[[ SOURCE TEXT, beginning ]]

Test Suite Documentation

This document provides detailed information about the test suite for the Embucket Integration Test Framework.

Overview

The test suite is located in the tests/ directory and includes various integration tests and benchmarks for validating Embucket functionality against industry-standard datasets and use cases.

Test Files

tests/example.sh

Purpose: Basic integration test demonstrating the standard test workflow.

What it tests:

Docker service startup
Database and schema initialization
ClickBench data loading (partitioned)
Spark Iceberg table creation
Query execution on both Embucket and Spark
Data equality verification between catalogs

Usage:

sh tests/example.sh

Flow:

Start Docker services with up
Initialize database with setup
Load ClickBench partitioned data
Create corresponding Spark tables
Run sample queries on both catalogs
Verify data equality
Clean up with down

When to use: As a template for creating new integration tests or for quick validation that the basic framework is working correctly.

tests/clickbench.sh

Purpose: Comprehensive ClickBench benchmark test.

What it tests:

Full ClickBench dataset loading
All 43 ClickBench query execution
Performance measurement and benchmarking
Embucket's web analytics query performance

Usage:

sh tests/clickbench.sh

Data:

Uses 100 partitioned parquet files
Total dataset: ~100 million rows
Queries: 43 web analytics queries from clickbench/queries.sql

Output:

Query execution times
Results saved to clickbench/results.csv

When to use: For comprehensive performance testing of Embucket against the ClickBench standard or when validating web analytics query patterns.

tests/clickbench_file.sh

Purpose: Test file-based storage integration (local filesystem) instead of S3.

What it tests:

File-based external volume creation
Data loading from local filesystem paths
Comparison with S3-based loading approach

Usage:

sh tests/clickbench_file.sh

Key difference: Uses volume_file and database_file commands from make.sh instead of the S3-based equivalents.

When to use:

Testing file-based storage backends
Validating that Embucket works with local filesystem access
Comparing performance between S3 and file-based ingestion

tests/tpch.sh

Purpose: TPC-H decision support benchmark test.

What it tests:

TPC-H data loading (scale factor 10 or 100)
All 22 TPC-H query execution
Complex join and aggregation performance
Business intelligence query patterns

Usage:

sh tests/tpch.sh

Data:

Scale factor 10: ~10GB of data
Scale factor 100: ~100GB of data
Queries: 22 TPC-H decision support queries

Output:

Query execution times
Results saved to tpch/results.csv

When to use:

Comprehensive performance testing of decision support workloads
Validating complex joins, aggregations, and analytical queries
Comparing Embucket performance against TPC-H standards

tests/merge.sh

Purpose: Test MERGE (upsert) operations.

[[ SOURCE TEXT, end ]]
[[ LISTED ENTRIES, beginning ]]

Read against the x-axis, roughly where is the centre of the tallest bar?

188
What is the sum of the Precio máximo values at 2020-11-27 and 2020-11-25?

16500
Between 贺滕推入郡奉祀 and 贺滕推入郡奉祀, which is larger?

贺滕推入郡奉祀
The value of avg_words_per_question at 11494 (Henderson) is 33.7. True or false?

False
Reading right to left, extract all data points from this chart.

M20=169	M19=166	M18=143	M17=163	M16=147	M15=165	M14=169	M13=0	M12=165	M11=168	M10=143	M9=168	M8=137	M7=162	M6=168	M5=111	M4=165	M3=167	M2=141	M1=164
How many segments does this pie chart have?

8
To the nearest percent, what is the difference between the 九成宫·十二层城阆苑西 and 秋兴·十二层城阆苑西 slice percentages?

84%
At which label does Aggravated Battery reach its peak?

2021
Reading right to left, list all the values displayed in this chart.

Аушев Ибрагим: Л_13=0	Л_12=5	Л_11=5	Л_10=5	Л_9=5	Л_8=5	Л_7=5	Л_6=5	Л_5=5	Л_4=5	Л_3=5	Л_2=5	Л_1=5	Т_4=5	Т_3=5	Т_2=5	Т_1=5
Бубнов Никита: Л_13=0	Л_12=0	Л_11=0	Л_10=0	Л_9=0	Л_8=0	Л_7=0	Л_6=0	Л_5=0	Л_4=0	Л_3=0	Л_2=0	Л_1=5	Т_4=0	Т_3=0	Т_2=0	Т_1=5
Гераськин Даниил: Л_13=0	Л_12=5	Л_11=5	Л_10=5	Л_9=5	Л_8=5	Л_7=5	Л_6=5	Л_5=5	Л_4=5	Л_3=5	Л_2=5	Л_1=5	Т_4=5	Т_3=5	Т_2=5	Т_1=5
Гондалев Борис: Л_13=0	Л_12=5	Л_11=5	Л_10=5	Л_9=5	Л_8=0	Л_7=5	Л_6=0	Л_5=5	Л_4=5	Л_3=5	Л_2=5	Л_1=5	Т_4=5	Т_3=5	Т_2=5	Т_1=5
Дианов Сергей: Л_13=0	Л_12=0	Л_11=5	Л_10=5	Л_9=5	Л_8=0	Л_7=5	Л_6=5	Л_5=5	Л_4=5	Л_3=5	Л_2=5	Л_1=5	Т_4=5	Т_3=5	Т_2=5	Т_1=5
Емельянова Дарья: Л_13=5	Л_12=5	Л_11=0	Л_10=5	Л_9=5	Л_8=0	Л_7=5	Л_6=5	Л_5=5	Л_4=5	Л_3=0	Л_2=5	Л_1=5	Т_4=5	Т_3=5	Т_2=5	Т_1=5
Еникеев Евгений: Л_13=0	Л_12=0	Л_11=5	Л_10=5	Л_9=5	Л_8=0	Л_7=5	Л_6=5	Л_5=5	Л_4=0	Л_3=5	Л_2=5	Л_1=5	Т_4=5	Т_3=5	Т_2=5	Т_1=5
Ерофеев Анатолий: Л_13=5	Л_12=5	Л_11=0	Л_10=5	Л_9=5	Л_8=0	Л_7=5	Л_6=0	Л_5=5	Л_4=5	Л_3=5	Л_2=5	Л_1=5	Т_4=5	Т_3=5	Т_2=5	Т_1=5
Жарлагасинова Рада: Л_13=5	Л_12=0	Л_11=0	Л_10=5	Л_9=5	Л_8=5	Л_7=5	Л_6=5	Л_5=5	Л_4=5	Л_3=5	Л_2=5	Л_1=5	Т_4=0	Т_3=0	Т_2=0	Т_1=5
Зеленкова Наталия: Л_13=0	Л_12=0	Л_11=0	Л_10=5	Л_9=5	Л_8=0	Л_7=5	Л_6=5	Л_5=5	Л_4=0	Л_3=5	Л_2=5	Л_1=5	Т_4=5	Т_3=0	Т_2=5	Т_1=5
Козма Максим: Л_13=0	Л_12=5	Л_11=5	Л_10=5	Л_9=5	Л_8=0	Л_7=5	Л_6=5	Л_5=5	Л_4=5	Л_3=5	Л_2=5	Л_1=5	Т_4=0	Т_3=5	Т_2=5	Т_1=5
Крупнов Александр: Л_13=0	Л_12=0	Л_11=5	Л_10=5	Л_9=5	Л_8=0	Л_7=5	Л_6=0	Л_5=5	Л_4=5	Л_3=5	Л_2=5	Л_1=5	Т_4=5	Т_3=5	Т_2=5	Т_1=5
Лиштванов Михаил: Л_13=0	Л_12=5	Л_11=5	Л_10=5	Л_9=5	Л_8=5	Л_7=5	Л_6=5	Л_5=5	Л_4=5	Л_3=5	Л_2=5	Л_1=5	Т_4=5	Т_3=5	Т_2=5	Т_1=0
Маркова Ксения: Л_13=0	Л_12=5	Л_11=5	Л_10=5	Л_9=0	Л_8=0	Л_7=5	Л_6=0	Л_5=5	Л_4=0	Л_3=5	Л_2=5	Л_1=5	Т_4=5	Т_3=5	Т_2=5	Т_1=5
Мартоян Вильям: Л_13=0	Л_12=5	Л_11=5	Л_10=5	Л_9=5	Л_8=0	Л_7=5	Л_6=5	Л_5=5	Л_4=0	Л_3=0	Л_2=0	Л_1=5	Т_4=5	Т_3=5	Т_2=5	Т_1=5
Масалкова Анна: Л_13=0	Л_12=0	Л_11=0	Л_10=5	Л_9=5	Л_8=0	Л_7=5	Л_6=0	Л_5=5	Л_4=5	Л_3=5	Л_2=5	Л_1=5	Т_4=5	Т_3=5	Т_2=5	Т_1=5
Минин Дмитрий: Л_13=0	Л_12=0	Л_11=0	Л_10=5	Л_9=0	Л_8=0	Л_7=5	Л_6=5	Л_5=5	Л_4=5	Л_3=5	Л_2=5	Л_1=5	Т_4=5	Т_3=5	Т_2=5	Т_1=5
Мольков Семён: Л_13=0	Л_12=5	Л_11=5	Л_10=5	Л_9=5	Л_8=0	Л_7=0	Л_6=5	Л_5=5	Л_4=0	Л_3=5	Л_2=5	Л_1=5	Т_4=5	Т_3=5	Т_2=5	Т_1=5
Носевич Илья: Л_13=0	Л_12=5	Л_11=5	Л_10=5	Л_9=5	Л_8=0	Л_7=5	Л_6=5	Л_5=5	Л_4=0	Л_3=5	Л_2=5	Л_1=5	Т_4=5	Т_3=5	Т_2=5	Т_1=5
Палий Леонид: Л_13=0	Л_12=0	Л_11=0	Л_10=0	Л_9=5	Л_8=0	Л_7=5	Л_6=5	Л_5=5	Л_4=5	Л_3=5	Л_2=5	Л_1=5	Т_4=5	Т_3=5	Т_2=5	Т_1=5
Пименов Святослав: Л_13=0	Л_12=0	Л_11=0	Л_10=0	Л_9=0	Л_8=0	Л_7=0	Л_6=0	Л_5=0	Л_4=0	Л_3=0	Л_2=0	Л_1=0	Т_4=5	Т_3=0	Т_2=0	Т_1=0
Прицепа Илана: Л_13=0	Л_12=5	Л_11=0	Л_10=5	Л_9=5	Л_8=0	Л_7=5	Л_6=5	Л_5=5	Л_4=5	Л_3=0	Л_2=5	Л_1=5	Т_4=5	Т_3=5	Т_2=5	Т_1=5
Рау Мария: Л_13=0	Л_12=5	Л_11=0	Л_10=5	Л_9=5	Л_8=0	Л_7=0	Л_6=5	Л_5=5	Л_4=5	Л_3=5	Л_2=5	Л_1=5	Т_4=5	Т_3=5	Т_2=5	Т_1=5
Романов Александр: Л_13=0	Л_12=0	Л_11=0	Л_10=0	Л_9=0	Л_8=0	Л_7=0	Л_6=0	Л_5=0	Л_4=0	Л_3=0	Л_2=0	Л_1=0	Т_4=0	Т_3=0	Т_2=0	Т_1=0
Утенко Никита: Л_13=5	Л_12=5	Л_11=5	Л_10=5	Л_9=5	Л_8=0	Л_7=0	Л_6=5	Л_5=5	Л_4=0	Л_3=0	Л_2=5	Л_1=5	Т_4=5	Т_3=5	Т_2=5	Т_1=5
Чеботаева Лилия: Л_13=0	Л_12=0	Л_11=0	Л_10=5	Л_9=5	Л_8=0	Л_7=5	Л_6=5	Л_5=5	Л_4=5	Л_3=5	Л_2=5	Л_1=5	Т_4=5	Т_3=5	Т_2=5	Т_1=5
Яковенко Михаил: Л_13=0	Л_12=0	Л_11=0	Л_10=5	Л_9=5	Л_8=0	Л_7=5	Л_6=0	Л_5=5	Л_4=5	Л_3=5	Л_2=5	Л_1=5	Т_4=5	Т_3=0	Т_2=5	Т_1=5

[[ LISTED ENTRIES, end ]]

_REQUIRED ACTIONS_
[a] Give the number of lines in the records that contain the string "Александр", matching case exactly, and reply with the number alone.
[b] Extend the test suite documentation from the point where it stops.

_ANSWERS PROVIDED_
[a] 2

[b]
What it tests:

MERGE statement functionality
Update and insert operations in a single statement
Data consistency after MERGE operations
Incremental data loading patterns

Usage:

sh tests/merge.sh

What it validates:

Correct handling of matching rows (updates)
Correct handling of non-matching rows (inserts)
Data integrity after merge operations

When to use:

Testing incremental data loading workflows
Validating MERGE statement compatibility
Testing upsert patterns common in data warehousing

Python Helper Scripts

Located in the scripts/ directory, these scripts assist with Iceberg table creation for Spark compatibility testing.

scripts/create_iceberg.py

Purpose: Create a single Iceberg table from the ClickBench data.

Usage:

python scripts/create_iceberg.py

What it does:

Connects to Spark with Iceberg catalog support
Creates a single Iceberg table from ClickBench data
Used for comparing Embucket against Spark Iceberg

scripts/create_iceberg_partitioned.py

Purpose: Create partitioned Iceberg tables from ClickBench data.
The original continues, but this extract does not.